Afro Soundtrack: An All-in-One Monetisation Platform for African Music Creators
Afro Soundtrack is a music rights and monetisation platform built specifically for African music creators. Our goal is simple: help African artists, producers, songwriters, and rights holders capture every layer of revenue their music generates, not just a fraction of it.
Most African artists only monetise one side of the music royalty system. Afro Soundtrack works across the full music rights value chain, including music publishing administration, sync licensing, and rights management.
On the publishing side, we register musical compositions with performing rights organisations (PROs), collection societies, and mechanical licensing agencies across more than 150 countries. This helps ensure that royalties generated from Spotify streams, Apple Music streams, YouTube usage, TikTok usage, downloads, public performances, and sync placements are properly tracked, collected, and paid to rights holders.

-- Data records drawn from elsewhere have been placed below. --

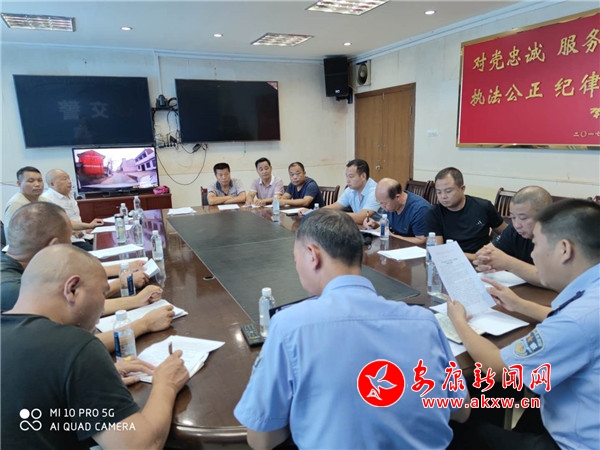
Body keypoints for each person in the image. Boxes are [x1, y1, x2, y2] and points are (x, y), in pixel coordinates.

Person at [234, 209, 469, 449]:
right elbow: (461, 411)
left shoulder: (289, 326)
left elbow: (262, 440)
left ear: (312, 255)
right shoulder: (425, 323)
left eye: (296, 259)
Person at [1, 244, 190, 449]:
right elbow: (141, 445)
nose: (102, 309)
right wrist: (166, 384)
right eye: (102, 293)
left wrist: (85, 380)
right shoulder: (76, 347)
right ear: (72, 289)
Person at [446, 199, 600, 449]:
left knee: (456, 422)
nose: (533, 254)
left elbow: (498, 368)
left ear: (564, 249)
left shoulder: (576, 321)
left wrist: (458, 321)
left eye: (536, 244)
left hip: (575, 441)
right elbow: (575, 323)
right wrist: (520, 305)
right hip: (574, 407)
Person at [0, 202, 171, 350]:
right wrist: (144, 323)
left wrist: (122, 279)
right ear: (54, 246)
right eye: (69, 239)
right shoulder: (11, 289)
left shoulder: (18, 265)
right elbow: (68, 347)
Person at [473, 186, 553, 287]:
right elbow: (484, 252)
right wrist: (484, 260)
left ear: (546, 215)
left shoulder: (560, 236)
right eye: (513, 217)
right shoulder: (514, 230)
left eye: (523, 218)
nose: (517, 225)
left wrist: (508, 262)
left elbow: (553, 279)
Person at [424, 167, 506, 258]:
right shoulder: (434, 212)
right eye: (439, 192)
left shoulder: (483, 207)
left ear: (462, 189)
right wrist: (472, 257)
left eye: (448, 191)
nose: (443, 196)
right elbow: (437, 251)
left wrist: (494, 250)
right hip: (451, 260)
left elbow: (507, 234)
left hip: (482, 261)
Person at [41, 168, 104, 250]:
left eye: (68, 178)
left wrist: (85, 229)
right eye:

Our internal 2025 data shows that Spotify and Apple Music remain the largest publishing royalty sources for our clients, while YouTube and TikTok continue to grow rapidly as major digital music revenue platforms for African music creators.
On the licensing side, we provide sync licensing services that connect African music to opportunities in film, television, advertising, gaming, branded campaigns, documentaries, and digital content productions across Africa and international markets.
We do not operate as a traditional music distributor. Our focus goes beyond basic distribution by helping African artists maximise the monetisation potential of their music through music publishing administration, royalty collection, and sync licensing opportunities.
We also handle music royalty disputes, copyright claims management, rights verification, and catalogue protection to help ensure that royalties are accurately accounted for across streaming platforms, social media platforms, and digital music services.
We understand the administrative complexity and bureaucracy that often come with global royalty collection. Our role is to simplify the process so African music creators can focus on making music while their rights, royalties, and intellectual property are properly managed.